Engineering Lab IconJuan Flores
LAB EXPERIMENT

Observability Hub: Reading the Pulse of a System

2025-12-08
observabilitymetricslogsalerts

Observability Hub

Systems do not speak English—they speak in metrics, logs, and alerts. This experiment builds a small "control room" that lets you watch those signals dance in sync. Everything you see is synthetic, but the rules are honest:

  • Metrics drift, spike, and cool down using the same traffic pattern that powers the Scaling Simulator.
  • Logs are structured JSON snapshots of those metrics.
  • Alerts fire from simple rules (p95 > 400ms, error rate > 5%, sustained CPU > 80%).

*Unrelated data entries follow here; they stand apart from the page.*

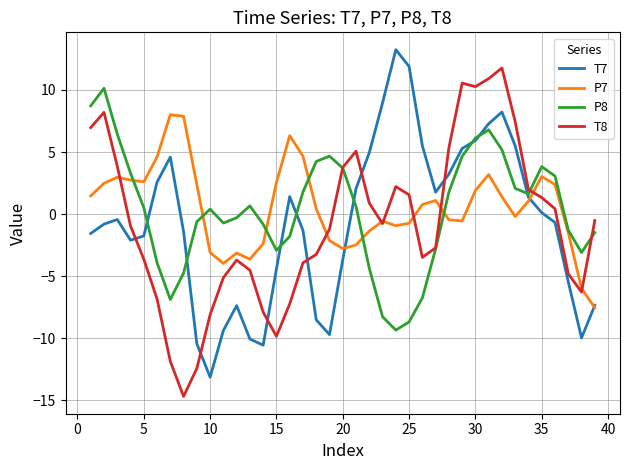

How many distinct data groups are displayed?

4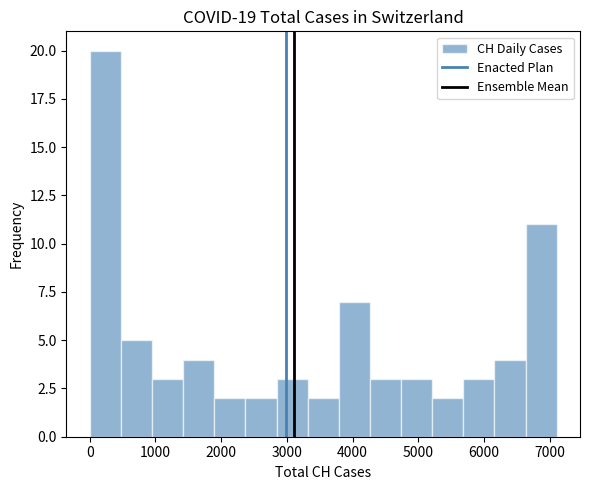

Reading left to right, list every bar in this chart as the range it spans on the x-axis followed by its height. Neither the bar edges nor the heights are printed on the chart, so give them approximately, as read against the axes.

0 to 500: 20
500 to 900: 5
900 to 1400: 3
1400 to 1900: 4
1900 to 2400: 2
2400 to 2800: 2
2800 to 3300: 3
3300 to 3800: 2
3800 to 4300: 7
4300 to 4700: 3
4700 to 5200: 3
5200 to 5700: 2
5700 to 6200: 3
6200 to 6600: 4
6600 to 7100: 11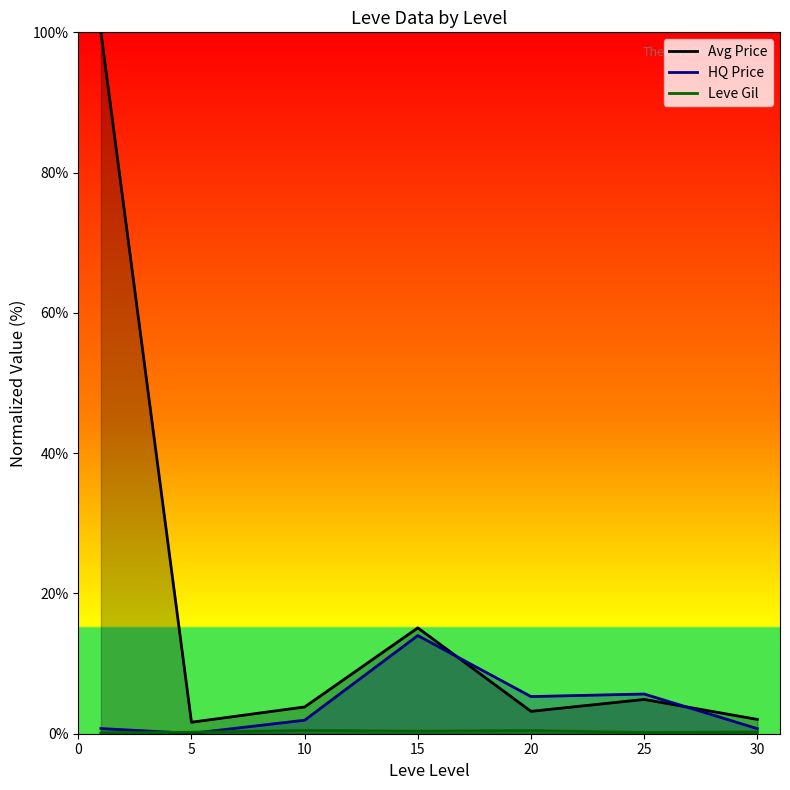

True or false: Leve Gil has more than 1 points higher than both neighbors.

True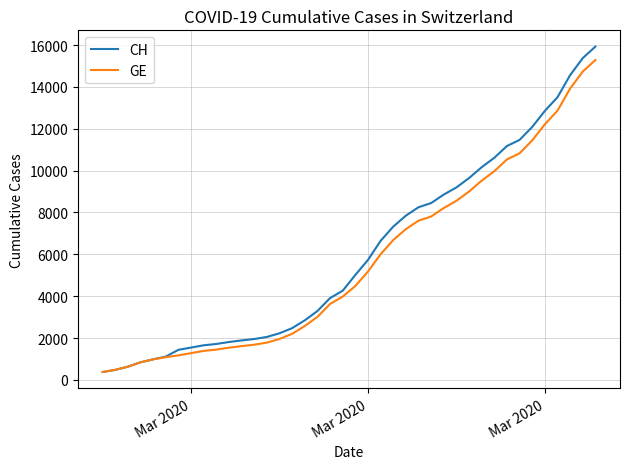

What is the greatest value displayed?

15926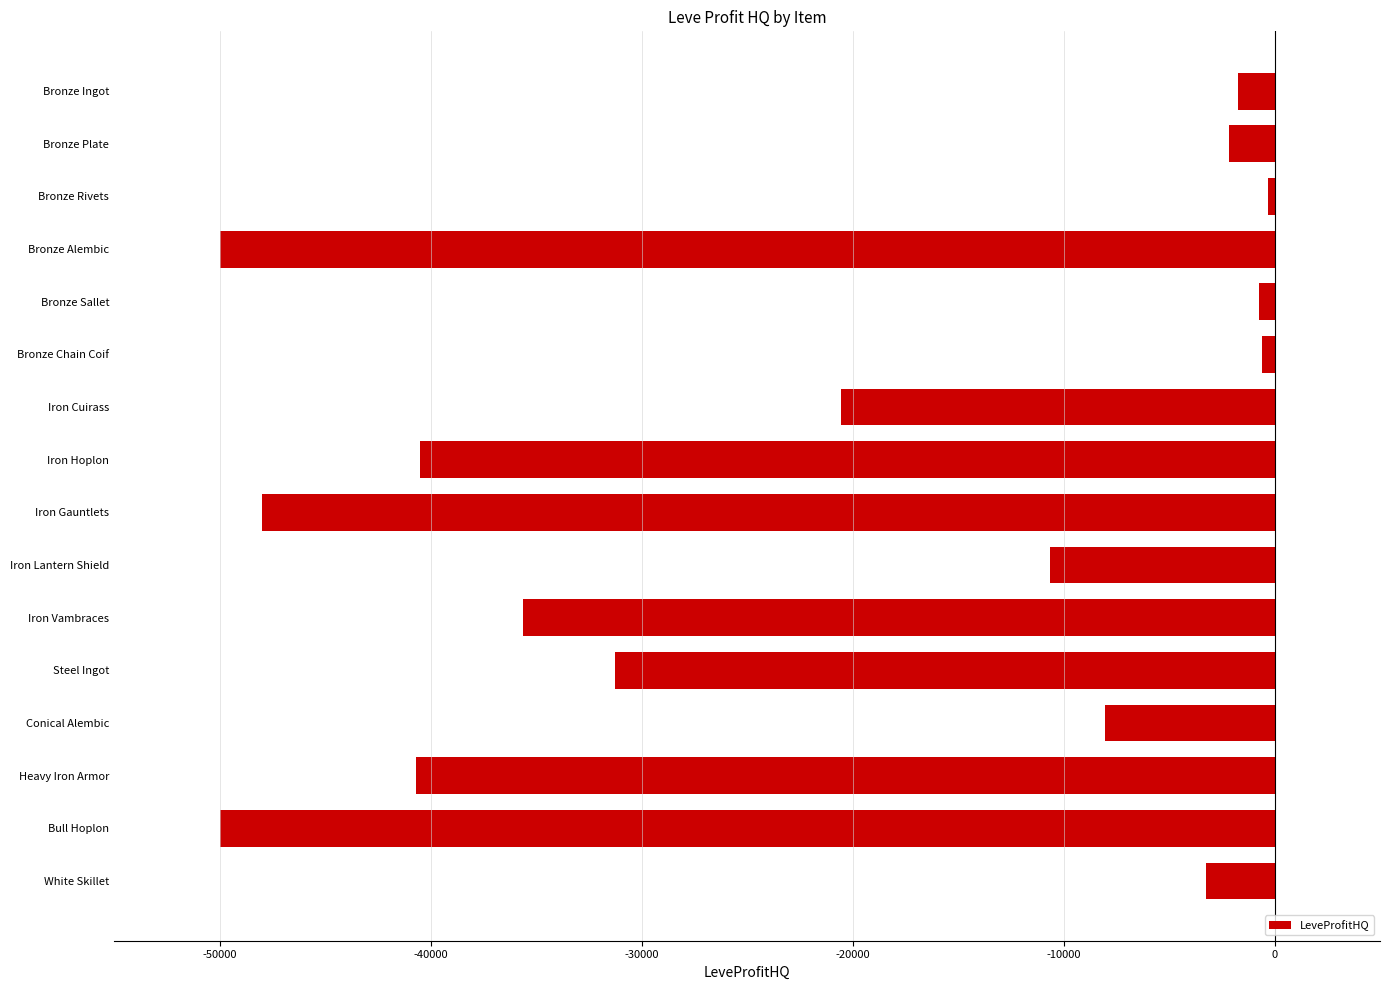

How many distinct data groups are displayed?

1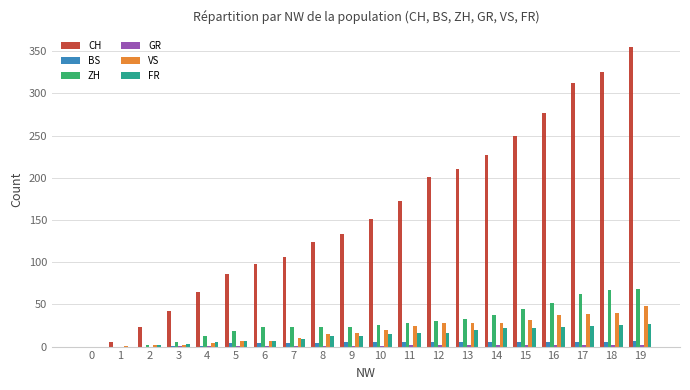

Which series has the largest total across all categories?

CH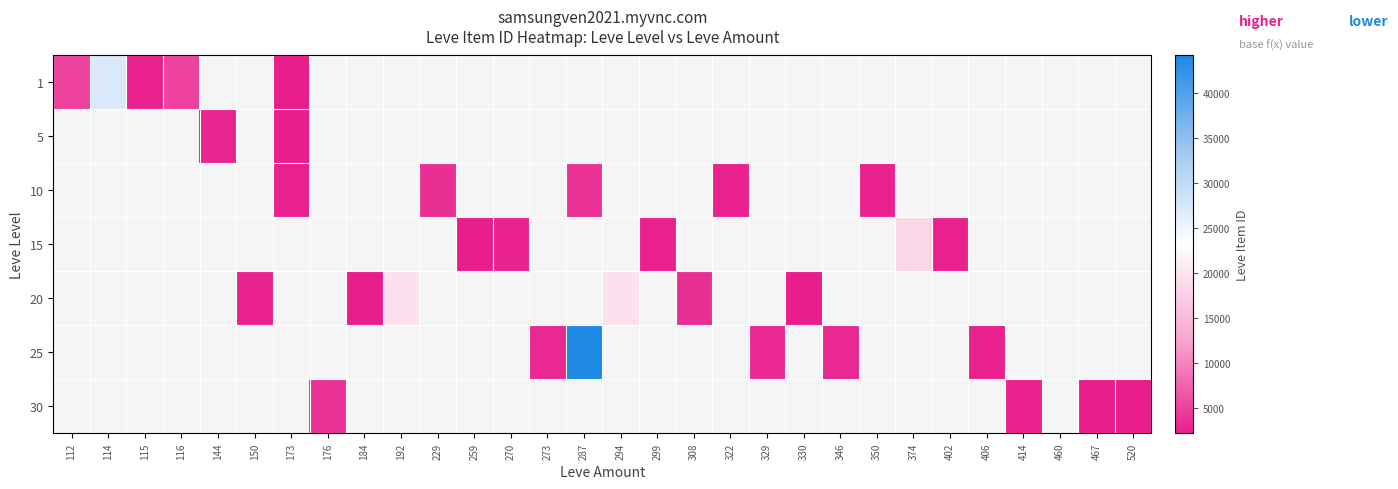

Count the number of data series in this chart.

7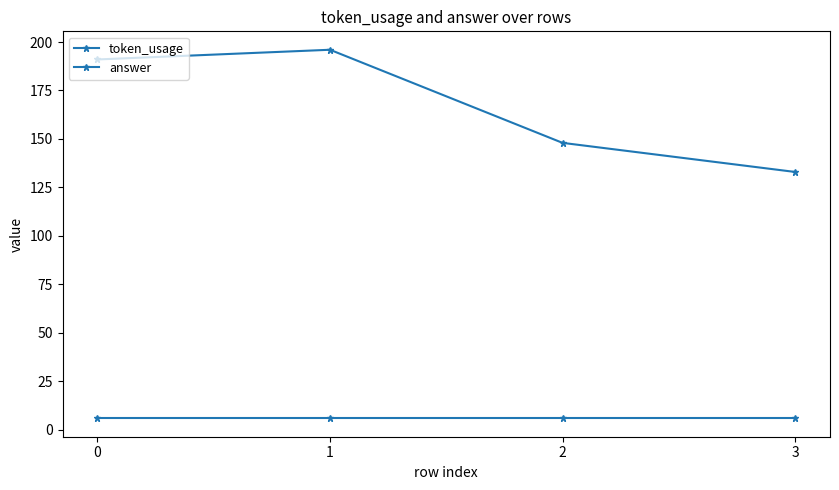

How many lines are shown in the chart?

2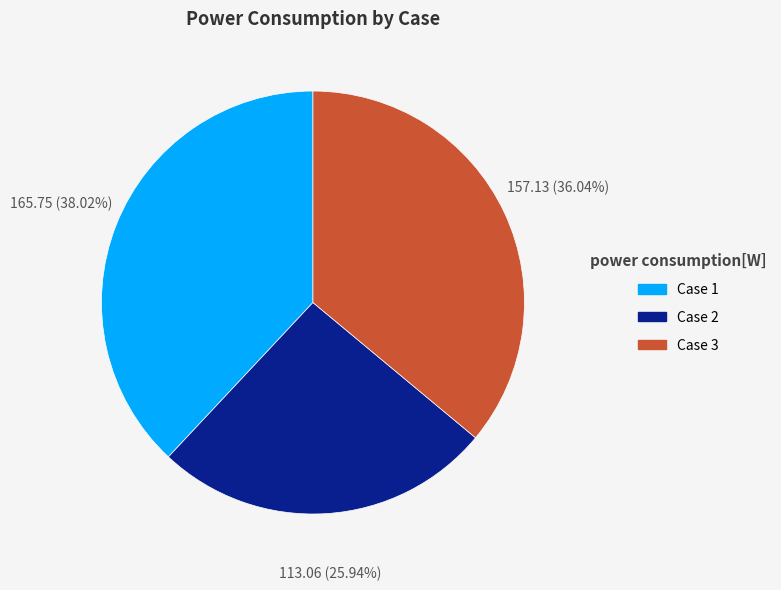

Does any single category account for the majority?

No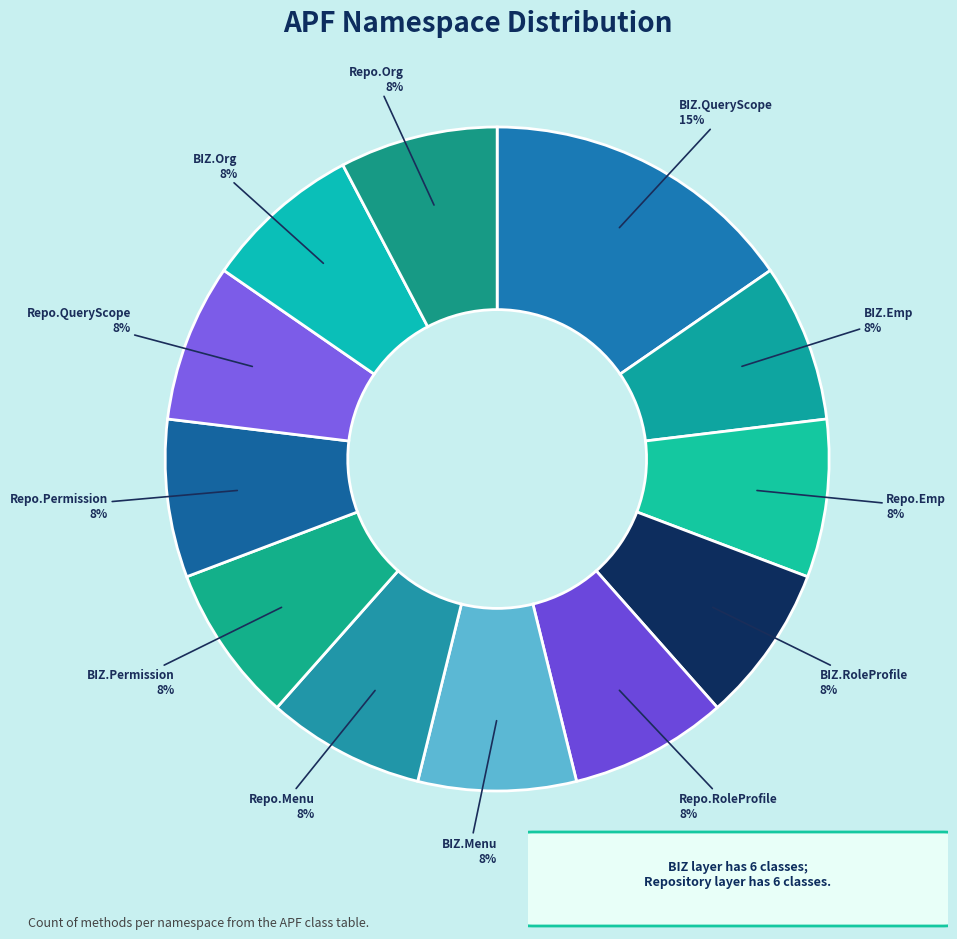

How many slices are in this pie chart?

12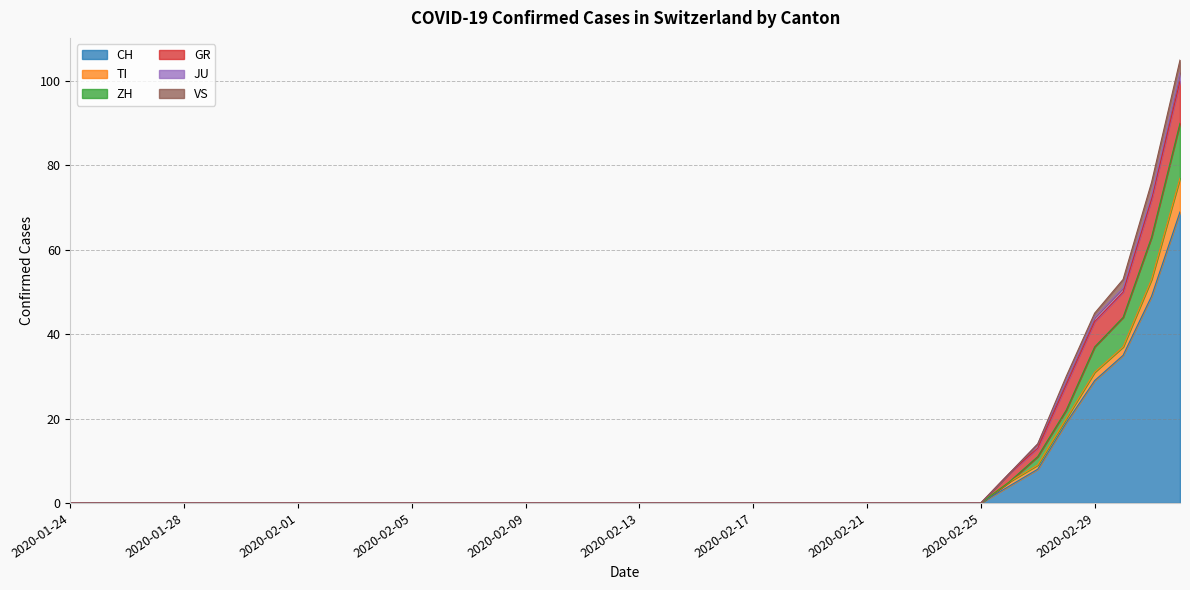

What is the difference between the highest and lowest values at 2020-03-01?

34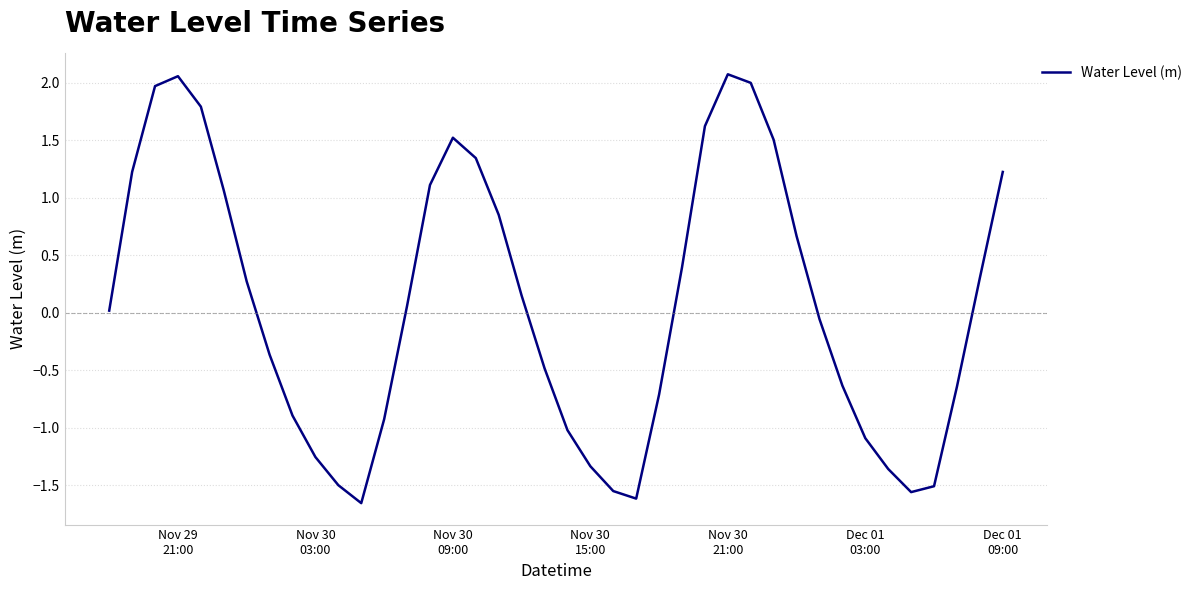

What is the difference between the maximum and minimum values?

3.7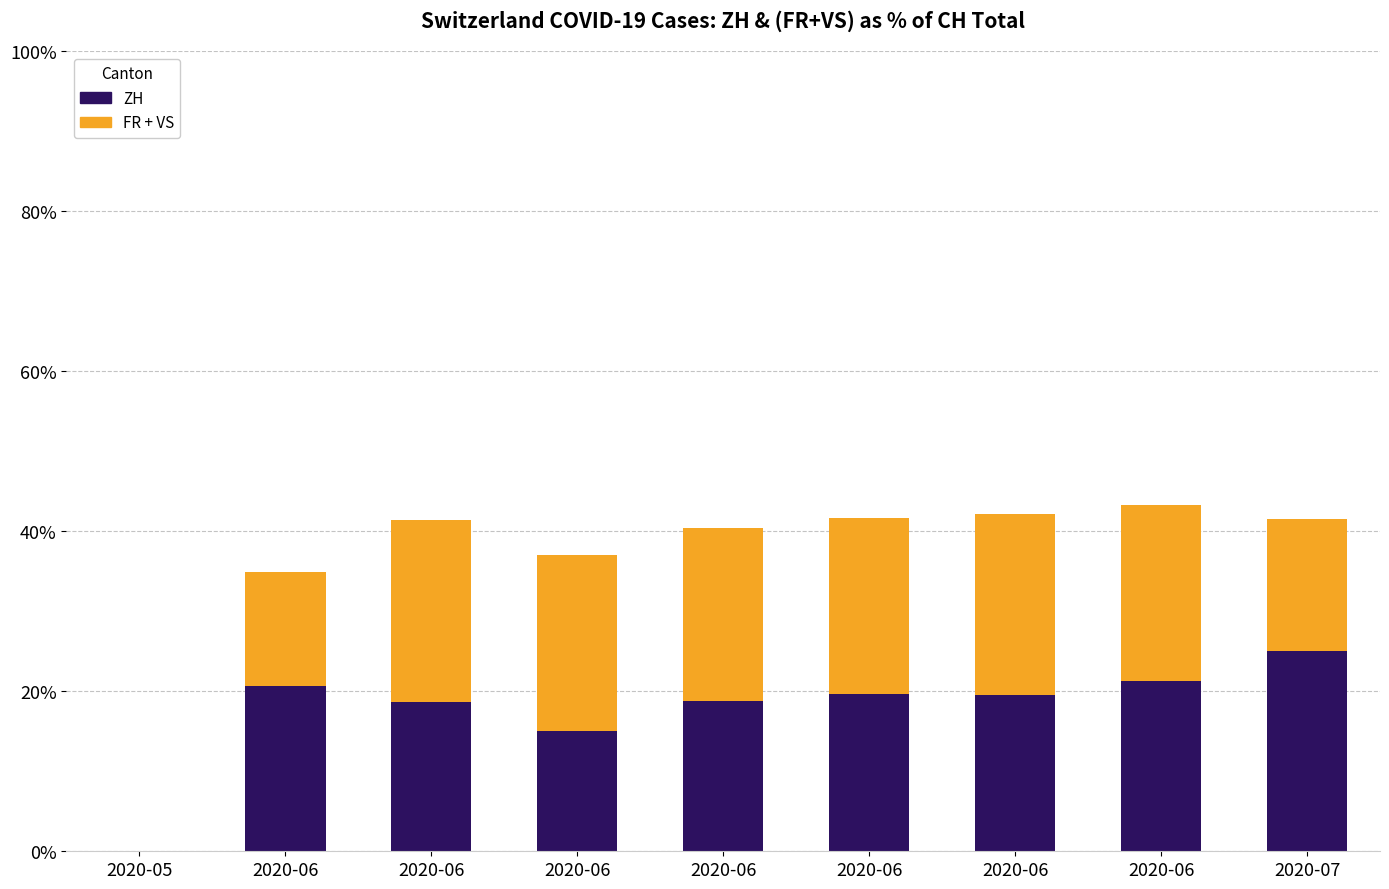

Is it true that ZH (bottom) equals 18.8 at 2020-06?

True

LAB-57 • Observability Hub

Observability Hub

A single control room view: metrics, logs, and alerts derived from the same synthetic traffic spike. No black boxes — everything here is generated in-place so the story stays honest.

CPU

%

p95 latency

ms

Error rate

%

CPU & Memory

Throughput & Error Rate

p95 Latency

Setup

No external services are involved. A few Next.js API routes generate the data in memory, so you can read (and modify) every line:

  • /api/observability/metrics returns CPU, memory, RPS, error rate, and p95 latency.
  • /api/observability/logs synthesizes structured logs derived from the same metrics snapshot.
  • /api/observability/alerts applies the tiny rules engine and returns active + resolved alerts.

Scenario

Midway through the time series, a synthetic traffic spike hits:

  • throughput jumps
  • CPU + memory climb
  • p95 latency stretches
  • error rate creeps upward

This is the same incident explored from other angles: the Bottleneck Dashboard covers query behavior, the Scaling Simulator explores capacity response, and the Chaos Room injects the failure. Observability Hub is how you see it.

What to watch

  1. Replica & capacity – how tightly (or loosely) does capacity follow load?
  2. CPU/memory – look for volatility vs. calm regions.
  3. p95 latency – the easiest place to see user experience degrade.
  4. Logs – every WARN/ERROR lines up with the metric story.
  5. Alerts – the rules are transparent, so you can discuss tradeoffs without black boxes.

Reflection

Observability isn't about knowing everything; it's about reducing the surface area of confusion when something goes sideways. This hub completes the story you kicked off with the earlier labs: latency, chaos, bottlenecks, scaling—and now, observability.